This was a commissioned piece for an organization building a full size working copy of one of the two steam power railroad engines that can be seen in the famous photo of the golden spike being driven at Promontory Point, UT.
Many people inaccurately call the pilot assembly a cow catcher. The purpose was actually to push items off the track...not to catch them.
Please keep in mind, when I started this project, I was in well over my head. I had to push myself, learn and improvise along the way. I am sure there are easier or faster ways to do some of what I did.
I was actually given the wood for this project by the engine builder. It was re-claimed old white oak. The boards were dirty, worm holed and twisted 8/4. After cleaning up the mating surfaces with a belt sander and straight edge, I laminated the two main beams. The first was around 9' long with the section dimensions of 13" x 8.5". That beam is permanently mounted to the engine. There is also a second beam that was around 8" shorter that was 6"x8.5". The lamination process was done on a large steel I-beam that I shimmed to level on my shop floor. I clamped each successive board to the glue up at each step. Per the engine builder's recommendation I used Gorilla Glue. In hindsight I think I should have just used Titebond III. It would have been much easier to clean up and made less foam on the glue-up.
From the glue up, I began the process of hewing the two beams out of the oversized blanks. I used a powered hand plane, belt sander, framing square and string-line to create the two beams. There was no way to run these heavy beams through any of my shop equipment due to weight and size. After making one side flat, I made two more faces parallel to each other and square to the first. The third side fell into place. I made sure to have two good mating faces with parallel tops and bottoms where the two beams joined each other. Once both beams were done, I drilled the 1" diameter holes for the long square head bolts to clamp them together. This was done with a 1.125" brad point bit and a shaft extension. I first made a guide block on the drill press that I clamped on to start out straight. After that the brad point bit tracked nicely through the wood without deviating more than a 1/16" on each hole.
I routed the edges with a large round over bit. I think it was a 1.25" radius round-over. Then the main beam was set aside.
Using the metal frame the builder provided to me, I laminated, planed and cut the pieces to fit. From this point forward, everything was assembled using mortise and tenon with lag or through bolts. I drilled holes to attach the sleepers, risers and secondary beam to prepare for fitting of the staves.

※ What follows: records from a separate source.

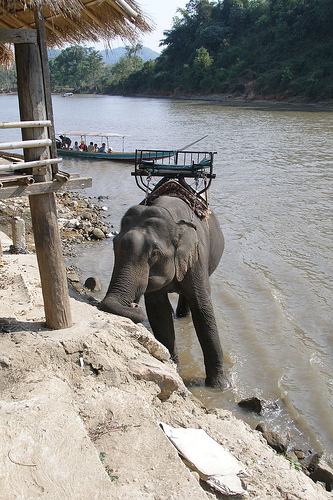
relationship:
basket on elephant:
[135, 151, 227, 190] [103, 201, 235, 370]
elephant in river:
[103, 201, 235, 370] [246, 129, 284, 170]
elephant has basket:
[103, 201, 235, 370] [135, 151, 227, 190]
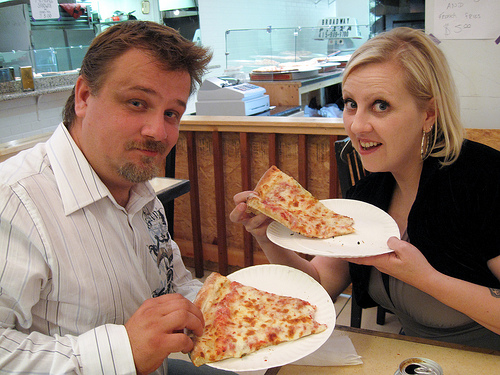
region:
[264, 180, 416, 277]
A white paper plate.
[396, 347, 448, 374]
The top of a soda can.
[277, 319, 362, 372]
A white napkin.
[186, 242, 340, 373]
A slice of pizza on a white plate.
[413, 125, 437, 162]
A silver hoop earring.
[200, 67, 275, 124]
A cash register.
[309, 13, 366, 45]
A pizza delivery car sign.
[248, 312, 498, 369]
A light colored tabletop.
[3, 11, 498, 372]
Two people about to eat pizza.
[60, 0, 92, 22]
A red pizza bag.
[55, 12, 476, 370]
Couple enjoying their delicious pizza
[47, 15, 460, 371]
Couple having lunch in a restaurant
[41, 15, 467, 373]
Couple eating in a pizza parlor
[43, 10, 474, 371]
Couple enjoying their pizza dinner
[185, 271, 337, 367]
A slice of pizza on a paper plate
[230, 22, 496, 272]
Woman enjoying her tasty pizza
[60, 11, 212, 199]
Man with dark colored hair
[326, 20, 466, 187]
Woman with blond colored hair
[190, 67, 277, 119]
Cash register in a restaurant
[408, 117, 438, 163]
Ear ring hanging from somebody's ear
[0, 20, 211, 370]
man sitting at table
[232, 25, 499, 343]
woman sitting at table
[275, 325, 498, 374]
light colored table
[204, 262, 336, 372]
round white paper plate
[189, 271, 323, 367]
triangle pizza on plate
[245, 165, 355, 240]
pizza held by woman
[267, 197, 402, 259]
white paper plate in womans hand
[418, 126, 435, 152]
earring on woman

I was amazed by the next part. Making the staves (the individual sloping front pieces) was a very precise operation. When done well; however, it appears very organic in design. It has a nice flow. First I installed the middle stave. This one is a straight piece with a miter on the bottom and tenon on top. Then I moved on to the side staves. I began by cutting the rough shape of each stave, finding the angle of the bottom and top, and adding the length of the tenon to the top. Next I cut the mortise and tenon to fit. I made an adjustable jig to hog out most of the tenon with a router and 3/4" piloted bit. I finished the mortise with chisels. The rough stave then fit into the frame. I marked each side of the stave at the top and bottom where it met the metal frame and top wood beam. Each side is actually a straight line. Those lines are on different planes though. I did a no-no and cut the waste off each stave by twisting the piece as I ran it through the bandsaw. Basically it started on an edge, and at the end of cutting a rifled type of cut, laid flat on the table. The I fired up the powered hand plane and cut the remaining wood down to my lines. A final touch up with the belt sander produced a clean piece. Basically I repeated the process over and over until both sides were done. I found that by being precise, both sides matched identically. The pieces are parallel and symmetrical.
This was a very enjoyable project. It took me 38.5 hours of shop time from start to finish although because I did this on off hours after my work it took a few weeks on the calendar.
The engine builder took ownership of the assembly with the wood in its unfinished state. He had the worm holes (about the size of powder post beetle holes) puttied, primed the piece, painted it red and finally gold-leafed.
I am posting only the finished product photos taken on the day I finished and cleaned up the shop, but do have in progress pics as well if anyone has specific questions.
The photos show how flowing and organic the project is. Those engineers of old knew how to make things functional and beautiful.
I look forward to any comments or questions you have.